CPU/Memory Monitoring:

| username: 托马斯滑板鞋 | Original post link

:joy: Do you have TiDB, PD, and TiKV on all three nodes, and the TiDB server for insert operations is only connected to the blue one?

| username: TiDBer_Xy7fsN7j | Original post link

Here is the table structure with the primary key set:

CREATE TABLE `GponPmOnuLocalInfos` (
  `node_id_str` varchar(100) NOT NULL COMMENT 'Device hostname, unique identifier for the device in the network',
  `subscription_id_str` varchar(100) NOT NULL COMMENT 'Subscription name',
  `collection_id` bigint(20) unsigned NOT NULL COMMENT 'Identifies the sampling round',
  `collection_start_time` datetime DEFAULT NULL COMMENT 'Identifies the start time of the sampling round',
  `name` varchar(100) DEFAULT NULL COMMENT 'ONU name, format: v_ani.f.s.p.onuid',
  `channel` varchar(100) DEFAULT NULL,
  `index` int(10) unsigned DEFAULT NULL,
  `olt_rx_power` int(10) DEFAULT NULL COMMENT 'Optical power received by the OLT optical module from the ONU, unit: 0.01dBm',
  `online_duration` int(10) unsigned DEFAULT NULL COMMENT 'Online duration, unit: seconds',
  `last_down_time` int(10) unsigned DEFAULT NULL COMMENT 'Last offline time',
  `last_down_cause` int(10) unsigned DEFAULT NULL COMMENT 'Last offline cause',
  `onu_status` int(10) unsigned DEFAULT NULL COMMENT 'ONU status, 1-online, 2-offline, 255-invalid',
  PRIMARY KEY (`node_id_str`,`subscription_id_str`,`collection_id`)
) SHARD_ROW_ID_BITS = 4 PRE_SPLIT_REGIONS=3;
| username: 托马斯滑板鞋 | Original post link

Monitor the upper and lower disks, or restart the insert program, then use dstat 1 or vmstat 1 to output the host status, and take a screenshot.

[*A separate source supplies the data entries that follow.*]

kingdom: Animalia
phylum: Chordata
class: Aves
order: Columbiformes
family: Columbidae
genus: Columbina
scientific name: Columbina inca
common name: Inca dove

| username: TiDBer_Xy7fsN7j | Original post link

All three TiDBs have connections, and each has exceeded 10 minutes.

| username: zhanggame1 | Original post link

It’s not a clustered table, right? Try changing it to a clustered table and see if it works.

| username: TiDBer_Xy7fsN7j | Original post link

Take a look at the disk monitoring:

| username: 托马斯滑板鞋 | Original post link

:joy: Why are there still intermittent lines? Did TiKV crash?

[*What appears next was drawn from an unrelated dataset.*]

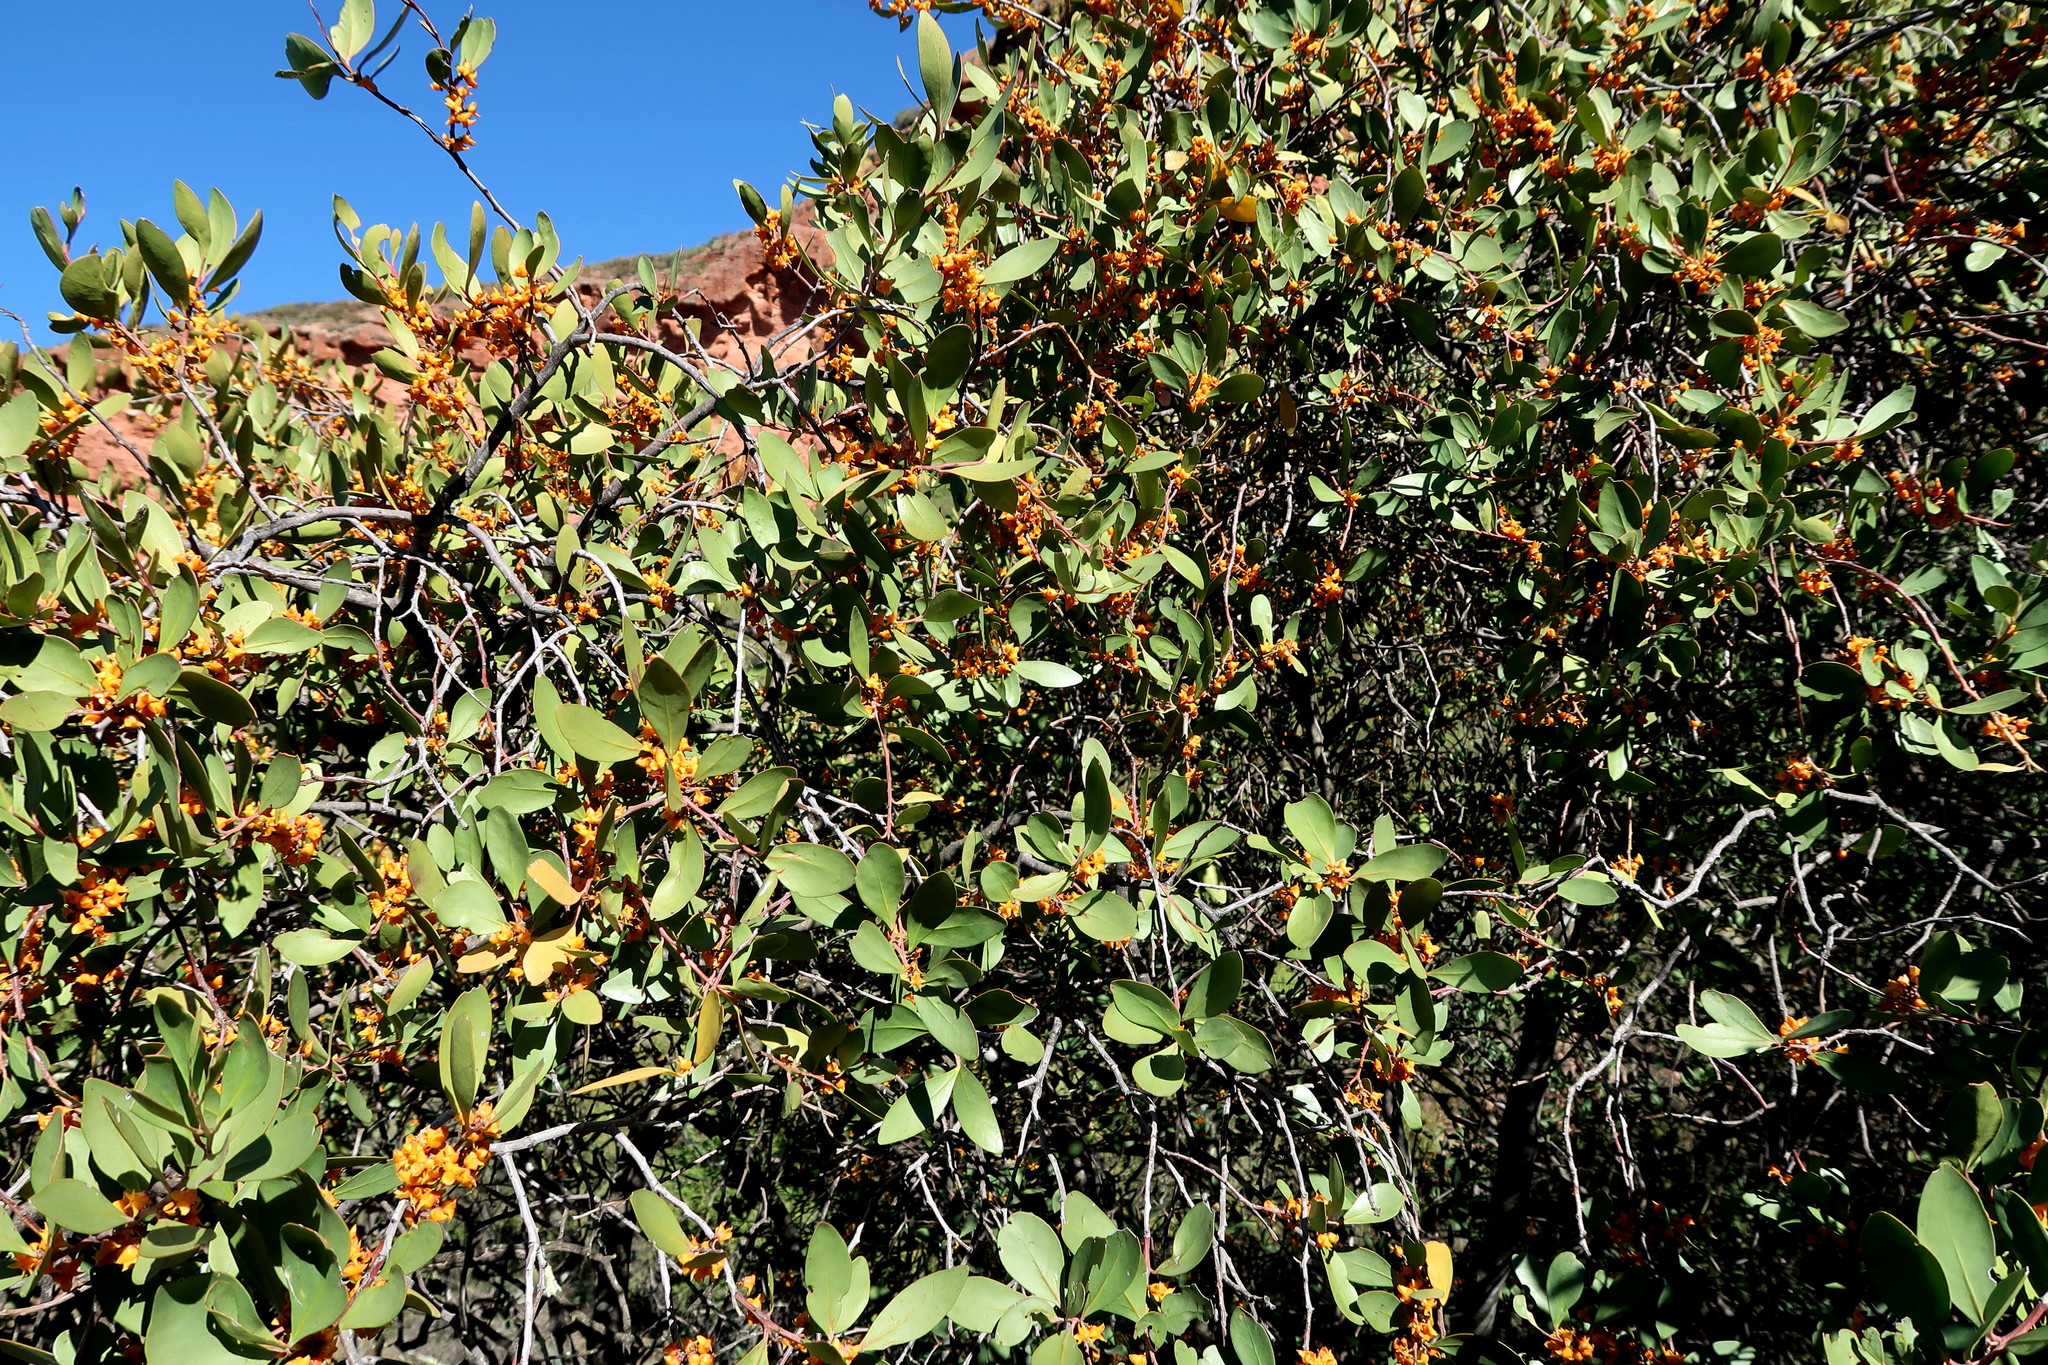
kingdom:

| username: TiDBer_Xy7fsN7j | Original post link

There have been crashes after around 9 PM.

| username: 托马斯滑板鞋 | Original post link

What is the storage? SSD? Mechanical? I still suggest running the insert again and taking a screenshot of the system status (dstat 1 or vmstat 1), or checking the disk monitoring in Prometheus.

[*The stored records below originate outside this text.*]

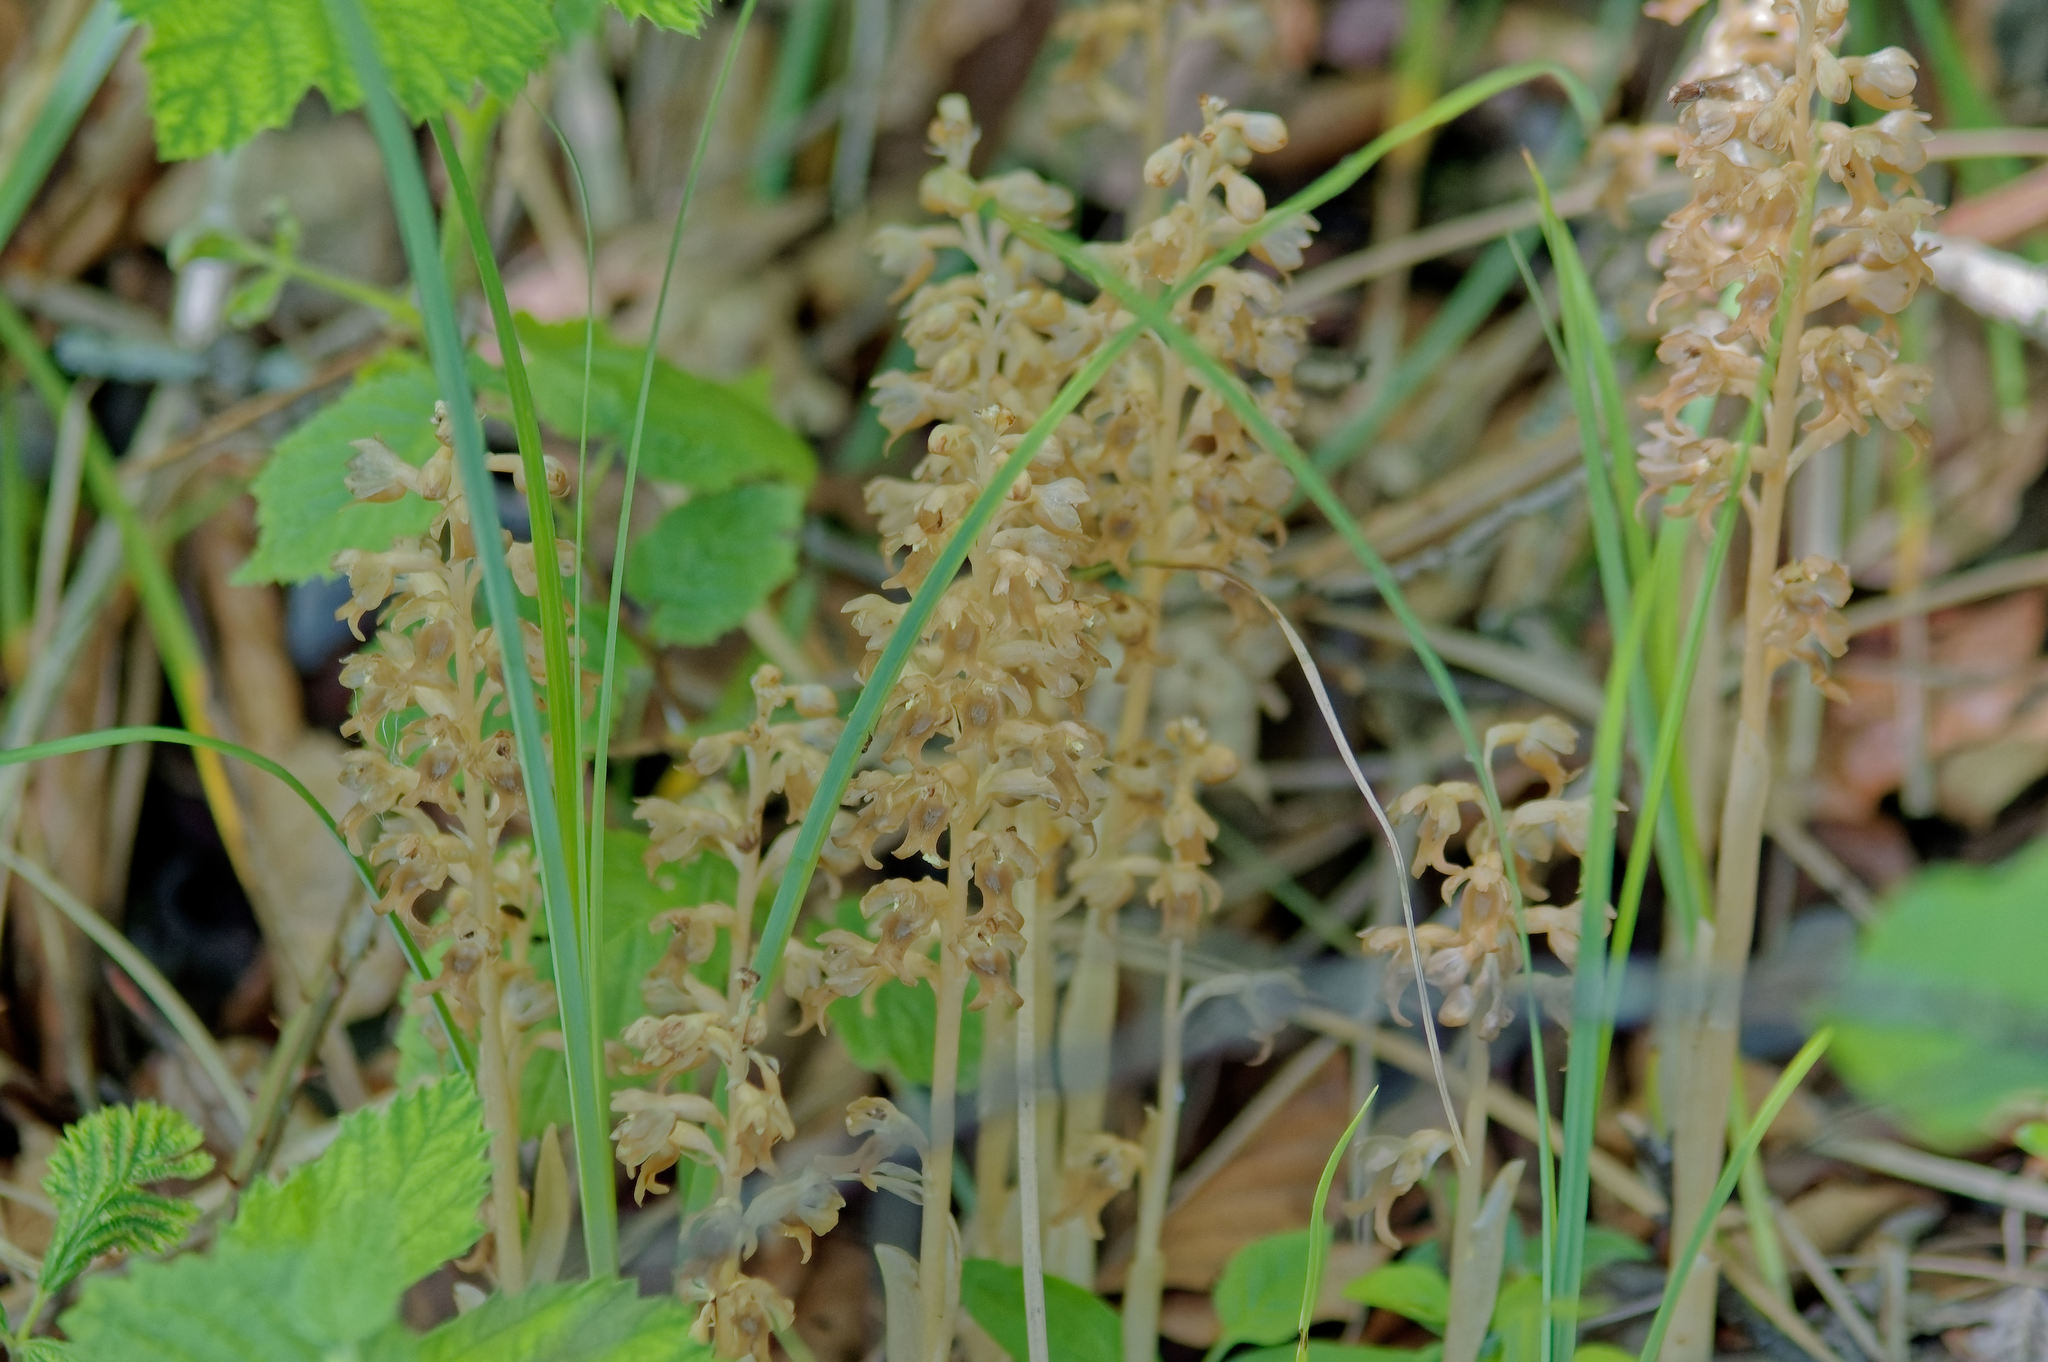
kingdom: Plantae
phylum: Tracheophyta
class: Liliopsida
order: Asparagales
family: Orchidaceae
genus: Neottia
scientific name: Neottia nidus-avis
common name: Bird's-nest orchid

| username: TiDBer_Xy7fsN7j | Original post link

Take a look at the table structure, how should it be modified:

CREATE TABLE `GponPmOnuLocalInfos` (
  `node_id_str` varchar(100) NOT NULL COMMENT 'Device hostname, unique identifier for the device in the network',
  `subscription_id_str` varchar(100) NOT NULL COMMENT 'Subscription name',
  `collection_id` bigint(20) unsigned NOT NULL COMMENT 'Identifies the sampling round',
  `collection_start_time` datetime DEFAULT NULL COMMENT 'Identifies the start time of the sampling round',
  `name` varchar(100) DEFAULT NULL COMMENT 'ONU name, format: v_ani.f.s.p.onuid',
  `channel` varchar(100) DEFAULT NULL,
  `index` int(10) unsigned DEFAULT NULL,
  `olt_rx_power` int(10) DEFAULT NULL COMMENT 'Optical power received by the OLT optical module from the ONU, unit: 0.01dBm',
  `online_duration` int(10) unsigned DEFAULT NULL COMMENT 'Online duration, unit: seconds',
  `last_down_time` int(10) unsigned DEFAULT NULL COMMENT 'Last offline time',
  `last_down_cause` int(10) unsigned DEFAULT NULL COMMENT 'Last offline reason',
  `onu_status` int(10) unsigned DEFAULT NULL COMMENT 'ONU status, 1-online, 2-offline, 255-invalid',
  PRIMARY KEY (`node_id_str`,`subscription_id_str`,`collection_id`)
) SHARD_ROW_ID_BITS = 4 PRE_SPLIT_REGIONS=3;
| username: 托马斯滑板鞋 | Original post link

Add the keyword after the primary key: CLUSTERED

| username: 像风一样的男子 | Original post link

You didn’t set AUTO_RANDOM when creating the table, so there is a hotspot issue with the writes.